In terms of real information, all of Pogue’s stories were useless. Christensen tried again, throw
ing his electronic net wider. He typed UNDERHILL and HORSE.
That search turned up dozens of stories in addition to Pogue’s worshipful blather. Several headlines alluded to the Oaks Classic, an annual equestrian event near Latrobe. He called up one of those stories, curious what connection the Underhill family had to that competition, and quickly found a reference to “longtime Oaks organizer Floss Underhill.” That seemed to him a logical progression for a woman so deeply involved with horses. When her riding days were over, she must have turned her passion toward staging competitions.
Christensen scanned the other headlines, looking for something, anything, that might shed more light on Floss’s apparent fascination with the gray horse. He called up a five-year-old feature called “What It Costs” that listed the Underhill family’s Fox Chapel stables among “the most expensive goods, services and extravagances in western Pennsylvania.” The story cited in particular the polished oak stall doors and the “computer-controlled air fresheners mounted high above each spotless floor.”
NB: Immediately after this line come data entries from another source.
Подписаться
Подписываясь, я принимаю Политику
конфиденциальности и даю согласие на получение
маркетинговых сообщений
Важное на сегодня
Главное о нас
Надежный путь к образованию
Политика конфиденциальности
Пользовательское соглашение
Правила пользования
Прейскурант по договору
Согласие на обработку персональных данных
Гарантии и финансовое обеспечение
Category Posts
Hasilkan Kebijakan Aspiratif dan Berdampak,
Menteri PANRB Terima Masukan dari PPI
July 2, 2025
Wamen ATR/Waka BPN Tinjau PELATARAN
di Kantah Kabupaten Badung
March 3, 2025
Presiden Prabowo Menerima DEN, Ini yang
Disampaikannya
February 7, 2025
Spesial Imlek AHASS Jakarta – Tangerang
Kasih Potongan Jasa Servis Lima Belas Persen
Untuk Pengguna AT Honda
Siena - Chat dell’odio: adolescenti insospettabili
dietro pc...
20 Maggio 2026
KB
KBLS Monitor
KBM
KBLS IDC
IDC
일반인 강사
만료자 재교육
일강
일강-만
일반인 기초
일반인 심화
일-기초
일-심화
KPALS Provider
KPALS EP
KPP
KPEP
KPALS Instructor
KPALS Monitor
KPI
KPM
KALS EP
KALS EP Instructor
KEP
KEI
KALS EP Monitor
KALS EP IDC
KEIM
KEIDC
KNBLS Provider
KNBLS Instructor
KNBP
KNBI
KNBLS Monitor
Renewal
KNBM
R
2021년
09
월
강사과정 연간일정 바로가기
The headline “Zoning Board Settles Fox Chapel Horse Dispute” caught his eye, but it turned out to be the resolution of another resident’s complaint about “recurrent horse litter” left on public roads crossed by the Underhills’ mounts.
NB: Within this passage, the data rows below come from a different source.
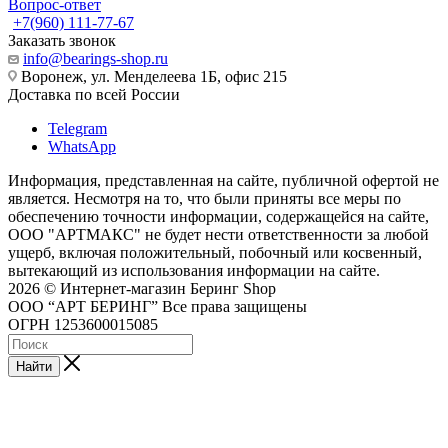
Вопрос-ответ
+7(960) 111-77-67
Заказать звонок
info@bearings-shop.ru
Воронеж, ул. Менделеева 1Б, офис 215
Доставка по всей России
Telegram
WhatsApp
Информация, представленная на сайте, публичной офертой не
является. Несмотря на то, что были приняты все меры по
обеспечению точности информации, содержащейся на сайте,
ООО "АРТМАКС" не будет нести ответственности за любой
ущерб, включая положительный, побочный или косвенный,
вытекающий из использования информации на сайте.
2026 © Интернет-магазин Беринг Shop
ООО “АРТ БЕРИНГ” Все права защищены
ОГРН 1253600015085
Найти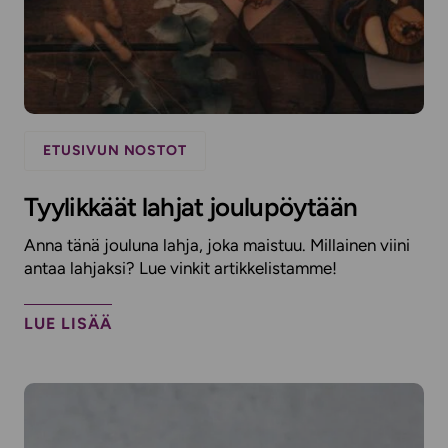
ETUSIVUN NOSTOT
Tyylikkäät lahjat joulupöytään
Anna tänä jouluna lahja, joka maistuu. Millainen viini
antaa lahjaksi? Lue vinkit artikkelistamme!
LUE LISÄÄ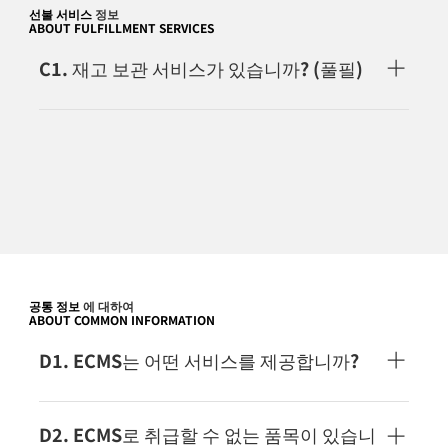
선불 서비스
정보
ABOUT FULFILLMENT SERVICES
C1. 재고 보관 서비스가 있습니까? (풀필)
법인의 고객용으로 재고 관리, 출하 포장 서비스
「FULFILL4E」 (후루필루멘토)를 전개하고 있습니
다. 폐사 시스템에 출하 지시를 받으면, 피킹·곤포의
위, 국제 배송 수배를 실시합니다.이곳은 사전 계약이
필요합니다. 자세한 것은 이쪽에 문의해 주세요.
공통 정보
에 대하여
ABOUT COMMON INFORMATION
D1. ECMS는 어떤 서비스를 제공합니까?
ECMS는 국제화물 도어 투 도어 운송 서비스를 중심
으로 선적 전화물 포장 등을 실시하고 있습니다. 서비
D2. ECMS로 취급할 수 없는 품목이 있습니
A sudden, indistinct thump jolted Christensen from his online browsing. He froze, not sure what to make of the noise, or where it came from. He got up and went to the office door.
“Bren?”
He walked to the bottom of the stairs, listening for the kids. The sound was a lot like the muffled thump they made when they rolled over in their sleep and bumped against the wall. He listened intently to the house’s unnerving silence, then tiptoed up the stairs to check both kids’ bedrooms. Taylor was restless, as usual, and had probably kicked the wall. Christensen covered him for a third time and tiptoed back downstairs to the office.